● Assigned task
Print the data exactly, leaving nothing out.

● Extracted records
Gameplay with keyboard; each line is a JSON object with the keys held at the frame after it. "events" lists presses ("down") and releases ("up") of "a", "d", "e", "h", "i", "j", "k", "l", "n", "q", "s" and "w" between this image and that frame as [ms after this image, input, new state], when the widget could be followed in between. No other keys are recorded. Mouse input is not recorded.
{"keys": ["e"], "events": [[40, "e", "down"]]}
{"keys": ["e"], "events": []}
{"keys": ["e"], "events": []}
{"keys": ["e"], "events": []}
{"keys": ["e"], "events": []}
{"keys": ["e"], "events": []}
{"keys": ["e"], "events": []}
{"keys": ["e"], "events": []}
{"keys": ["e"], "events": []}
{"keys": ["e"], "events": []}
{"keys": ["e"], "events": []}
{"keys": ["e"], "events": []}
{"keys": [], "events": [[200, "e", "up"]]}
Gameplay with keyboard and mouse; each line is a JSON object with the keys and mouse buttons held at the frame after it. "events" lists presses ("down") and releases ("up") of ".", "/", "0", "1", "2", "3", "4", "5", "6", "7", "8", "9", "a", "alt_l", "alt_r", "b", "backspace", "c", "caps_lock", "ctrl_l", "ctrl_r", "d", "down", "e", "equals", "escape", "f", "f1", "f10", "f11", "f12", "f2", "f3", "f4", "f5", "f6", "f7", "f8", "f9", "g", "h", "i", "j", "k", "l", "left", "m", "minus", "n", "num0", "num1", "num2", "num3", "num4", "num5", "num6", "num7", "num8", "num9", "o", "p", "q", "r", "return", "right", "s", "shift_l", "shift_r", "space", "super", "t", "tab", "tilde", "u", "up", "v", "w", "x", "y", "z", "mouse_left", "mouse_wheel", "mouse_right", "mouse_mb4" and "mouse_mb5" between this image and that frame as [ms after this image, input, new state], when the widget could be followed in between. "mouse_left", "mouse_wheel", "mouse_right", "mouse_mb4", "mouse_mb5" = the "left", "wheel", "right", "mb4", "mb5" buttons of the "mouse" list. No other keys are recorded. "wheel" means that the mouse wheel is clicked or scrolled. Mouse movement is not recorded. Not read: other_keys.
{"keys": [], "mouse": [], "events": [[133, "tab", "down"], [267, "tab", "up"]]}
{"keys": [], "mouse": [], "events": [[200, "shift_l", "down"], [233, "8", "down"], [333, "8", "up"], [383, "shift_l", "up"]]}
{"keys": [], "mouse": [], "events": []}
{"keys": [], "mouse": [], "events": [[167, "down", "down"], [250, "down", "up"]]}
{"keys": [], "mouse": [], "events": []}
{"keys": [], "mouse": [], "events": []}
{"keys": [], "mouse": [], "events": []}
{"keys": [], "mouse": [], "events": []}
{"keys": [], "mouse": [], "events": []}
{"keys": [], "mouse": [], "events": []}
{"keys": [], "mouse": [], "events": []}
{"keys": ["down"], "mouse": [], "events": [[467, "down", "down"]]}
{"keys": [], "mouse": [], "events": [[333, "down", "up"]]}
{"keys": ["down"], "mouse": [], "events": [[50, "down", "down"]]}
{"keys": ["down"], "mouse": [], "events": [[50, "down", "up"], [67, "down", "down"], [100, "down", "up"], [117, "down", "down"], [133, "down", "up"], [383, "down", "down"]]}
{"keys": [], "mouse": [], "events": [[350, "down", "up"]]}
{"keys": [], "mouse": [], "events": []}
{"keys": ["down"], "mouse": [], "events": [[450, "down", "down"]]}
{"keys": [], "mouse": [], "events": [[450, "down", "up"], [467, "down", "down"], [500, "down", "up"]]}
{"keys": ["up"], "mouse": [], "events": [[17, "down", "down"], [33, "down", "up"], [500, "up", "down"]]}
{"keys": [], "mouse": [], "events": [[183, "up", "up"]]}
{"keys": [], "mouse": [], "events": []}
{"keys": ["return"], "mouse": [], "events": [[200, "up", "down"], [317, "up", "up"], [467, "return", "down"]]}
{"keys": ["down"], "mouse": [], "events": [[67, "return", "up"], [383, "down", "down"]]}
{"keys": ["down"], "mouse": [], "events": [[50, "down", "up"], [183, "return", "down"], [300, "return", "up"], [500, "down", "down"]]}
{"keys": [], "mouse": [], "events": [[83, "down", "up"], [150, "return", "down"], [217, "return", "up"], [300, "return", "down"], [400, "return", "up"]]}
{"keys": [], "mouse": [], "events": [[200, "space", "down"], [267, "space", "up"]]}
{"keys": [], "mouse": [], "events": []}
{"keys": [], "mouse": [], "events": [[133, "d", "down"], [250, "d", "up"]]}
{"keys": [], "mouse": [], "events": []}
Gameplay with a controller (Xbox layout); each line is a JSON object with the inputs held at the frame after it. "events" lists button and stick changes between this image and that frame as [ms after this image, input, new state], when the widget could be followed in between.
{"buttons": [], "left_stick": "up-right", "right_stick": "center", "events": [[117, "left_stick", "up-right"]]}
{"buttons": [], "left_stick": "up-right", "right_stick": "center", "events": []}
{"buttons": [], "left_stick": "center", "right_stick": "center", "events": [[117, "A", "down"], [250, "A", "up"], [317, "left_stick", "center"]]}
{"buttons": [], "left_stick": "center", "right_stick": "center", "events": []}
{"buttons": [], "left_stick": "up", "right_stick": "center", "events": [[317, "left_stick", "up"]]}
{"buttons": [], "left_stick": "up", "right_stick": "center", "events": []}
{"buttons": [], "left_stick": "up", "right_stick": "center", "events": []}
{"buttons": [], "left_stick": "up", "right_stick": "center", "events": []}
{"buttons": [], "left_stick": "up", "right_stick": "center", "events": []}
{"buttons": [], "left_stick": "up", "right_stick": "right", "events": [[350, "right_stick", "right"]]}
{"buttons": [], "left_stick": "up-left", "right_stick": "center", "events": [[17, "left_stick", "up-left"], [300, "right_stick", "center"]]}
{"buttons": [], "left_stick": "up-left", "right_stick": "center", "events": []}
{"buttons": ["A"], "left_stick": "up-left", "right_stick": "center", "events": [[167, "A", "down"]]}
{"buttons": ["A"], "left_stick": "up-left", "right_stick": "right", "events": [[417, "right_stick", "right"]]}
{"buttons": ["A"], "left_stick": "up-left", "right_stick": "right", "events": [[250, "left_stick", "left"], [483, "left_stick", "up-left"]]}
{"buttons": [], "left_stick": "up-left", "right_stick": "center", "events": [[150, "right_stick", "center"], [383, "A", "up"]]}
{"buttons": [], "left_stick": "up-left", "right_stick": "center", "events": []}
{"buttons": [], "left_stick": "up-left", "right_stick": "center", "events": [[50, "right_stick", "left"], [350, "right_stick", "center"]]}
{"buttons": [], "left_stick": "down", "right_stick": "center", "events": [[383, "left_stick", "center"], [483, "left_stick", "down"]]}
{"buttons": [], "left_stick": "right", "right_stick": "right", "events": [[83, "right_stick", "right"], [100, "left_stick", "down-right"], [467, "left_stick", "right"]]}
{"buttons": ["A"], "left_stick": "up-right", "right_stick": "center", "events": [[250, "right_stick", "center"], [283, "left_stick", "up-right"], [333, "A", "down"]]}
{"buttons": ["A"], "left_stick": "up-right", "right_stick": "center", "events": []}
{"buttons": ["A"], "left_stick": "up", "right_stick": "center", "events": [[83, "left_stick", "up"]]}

● Your response
Gameplay with keyboard; each line is a JSON object with the keys held at the frame after it. "events" lists presses ("down") and releases ("up") of "a", "d", "e", "h", "i", "j", "k", "l", "n", "q", "s" and "w" between this image and that frame as [ms after this image, input, new state], when the widget could be followed in between. No other keys are recorded. Mouse input is not recorded.
{"keys": ["e"], "events": [[40, "e", "down"]]}
{"keys": ["e"], "events": []}
{"keys": ["e"], "events": []}
{"keys": ["e"], "events": []}
{"keys": ["e"], "events": []}
{"keys": ["e"], "events": []}
{"keys": ["e"], "events": []}
{"keys": ["e"], "events": []}
{"keys": ["e"], "events": []}
{"keys": ["e"], "events": []}
{"keys": ["e"], "events": []}
{"keys": ["e"], "events": []}
{"keys": [], "events": [[200, "e", "up"]]}
Gameplay with keyboard and mouse; each line is a JSON object with the keys and mouse buttons held at the frame after it. "events" lists presses ("down") and releases ("up") of ".", "/", "0", "1", "2", "3", "4", "5", "6", "7", "8", "9", "a", "alt_l", "alt_r", "b", "backspace", "c", "caps_lock", "ctrl_l", "ctrl_r", "d", "down", "e", "equals", "escape", "f", "f1", "f10", "f11", "f12", "f2", "f3", "f4", "f5", "f6", "f7", "f8", "f9", "g", "h", "i", "j", "k", "l", "left", "m", "minus", "n", "num0", "num1", "num2", "num3", "num4", "num5", "num6", "num7", "num8", "num9", "o", "p", "q", "r", "return", "right", "s", "shift_l", "shift_r", "space", "super", "t", "tab", "tilde", "u", "up", "v", "w", "x", "y", "z", "mouse_left", "mouse_wheel", "mouse_right", "mouse_mb4" and "mouse_mb5" between this image and that frame as [ms after this image, input, new state], when the widget could be followed in between. "mouse_left", "mouse_wheel", "mouse_right", "mouse_mb4", "mouse_mb5" = the "left", "wheel", "right", "mb4", "mb5" buttons of the "mouse" list. No other keys are recorded. "wheel" means that the mouse wheel is clicked or scrolled. Mouse movement is not recorded. Not read: other_keys.
{"keys": [], "mouse": [], "events": [[133, "tab", "down"], [267, "tab", "up"]]}
{"keys": [], "mouse": [], "events": [[200, "shift_l", "down"], [233, "8", "down"], [333, "8", "up"], [383, "shift_l", "up"]]}
{"keys": [], "mouse": [], "events": []}
{"keys": [], "mouse": [], "events": [[167, "down", "down"], [250, "down", "up"]]}
{"keys": [], "mouse": [], "events": []}
{"keys": [], "mouse": [], "events": []}
{"keys": [], "mouse": [], "events": []}
{"keys": [], "mouse": [], "events": []}
{"keys": [], "mouse": [], "events": []}
{"keys": [], "mouse": [], "events": []}
{"keys": [], "mouse": [], "events": []}
{"keys": ["down"], "mouse": [], "events": [[467, "down", "down"]]}
{"keys": [], "mouse": [], "events": [[333, "down", "up"]]}
{"keys": ["down"], "mouse": [], "events": [[50, "down", "down"]]}
{"keys": ["down"], "mouse": [], "events": [[50, "down", "up"], [67, "down", "down"], [100, "down", "up"], [117, "down", "down"], [133, "down", "up"], [383, "down", "down"]]}
{"keys": [], "mouse": [], "events": [[350, "down", "up"]]}
{"keys": [], "mouse": [], "events": []}
{"keys": ["down"], "mouse": [], "events": [[450, "down", "down"]]}
{"keys": [], "mouse": [], "events": [[450, "down", "up"], [467, "down", "down"], [500, "down", "up"]]}
{"keys": ["up"], "mouse": [], "events": [[17, "down", "down"], [33, "down", "up"], [500, "up", "down"]]}
{"keys": [], "mouse": [], "events": [[183, "up", "up"]]}
{"keys": [], "mouse": [], "events": []}
{"keys": ["return"], "mouse": [], "events": [[200, "up", "down"], [317, "up", "up"], [467, "return", "down"]]}
{"keys": ["down"], "mouse": [], "events": [[67, "return", "up"], [383, "down", "down"]]}
{"keys": ["down"], "mouse": [], "events": [[50, "down", "up"], [183, "return", "down"], [300, "return", "up"], [500, "down", "down"]]}
{"keys": [], "mouse": [], "events": [[83, "down", "up"], [150, "return", "down"], [217, "return", "up"], [300, "return", "down"], [400, "return", "up"]]}
{"keys": [], "mouse": [], "events": [[200, "space", "down"], [267, "space", "up"]]}
{"keys": [], "mouse": [], "events": []}
{"keys": [], "mouse": [], "events": [[133, "d", "down"], [250, "d", "up"]]}
{"keys": [], "mouse": [], "events": []}
Gameplay with a controller (Xbox layout); each line is a JSON object with the inputs held at the frame after it. "events" lists button and stick changes between this image and that frame as [ms after this image, input, new state], when the widget could be followed in between.
{"buttons": [], "left_stick": "up-right", "right_stick": "center", "events": [[117, "left_stick", "up-right"]]}
{"buttons": [], "left_stick": "up-right", "right_stick": "center", "events": []}
{"buttons": [], "left_stick": "center", "right_stick": "center", "events": [[117, "A", "down"], [250, "A", "up"], [317, "left_stick", "center"]]}
{"buttons": [], "left_stick": "center", "right_stick": "center", "events": []}
{"buttons": [], "left_stick": "up", "right_stick": "center", "events": [[317, "left_stick", "up"]]}
{"buttons": [], "left_stick": "up", "right_stick": "center", "events": []}
{"buttons": [], "left_stick": "up", "right_stick": "center", "events": []}
{"buttons": [], "left_stick": "up", "right_stick": "center", "events": []}
{"buttons": [], "left_stick": "up", "right_stick": "center", "events": []}
{"buttons": [], "left_stick": "up", "right_stick": "right", "events": [[350, "right_stick", "right"]]}
{"buttons": [], "left_stick": "up-left", "right_stick": "center", "events": [[17, "left_stick", "up-left"], [300, "right_stick", "center"]]}
{"buttons": [], "left_stick": "up-left", "right_stick": "center", "events": []}
{"buttons": ["A"], "left_stick": "up-left", "right_stick": "center", "events": [[167, "A", "down"]]}
{"buttons": ["A"], "left_stick": "up-left", "right_stick": "right", "events": [[417, "right_stick", "right"]]}
{"buttons": ["A"], "left_stick": "up-left", "right_stick": "right", "events": [[250, "left_stick", "left"], [483, "left_stick", "up-left"]]}
{"buttons": [], "left_stick": "up-left", "right_stick": "center", "events": [[150, "right_stick", "center"], [383, "A", "up"]]}
{"buttons": [], "left_stick": "up-left", "right_stick": "center", "events": []}
{"buttons": [], "left_stick": "up-left", "right_stick": "center", "events": [[50, "right_stick", "left"], [350, "right_stick", "center"]]}
{"buttons": [], "left_stick": "down", "right_stick": "center", "events": [[383, "left_stick", "center"], [483, "left_stick", "down"]]}
{"buttons": [], "left_stick": "right", "right_stick": "right", "events": [[83, "right_stick", "right"], [100, "left_stick", "down-right"], [467, "left_stick", "right"]]}
{"buttons": ["A"], "left_stick": "up-right", "right_stick": "center", "events": [[250, "right_stick", "center"], [283, "left_stick", "up-right"], [333, "A", "down"]]}
{"buttons": ["A"], "left_stick": "up-right", "right_stick": "center", "events": []}
{"buttons": ["A"], "left_stick": "up", "right_stick": "center", "events": [[83, "left_stick", "up"]]}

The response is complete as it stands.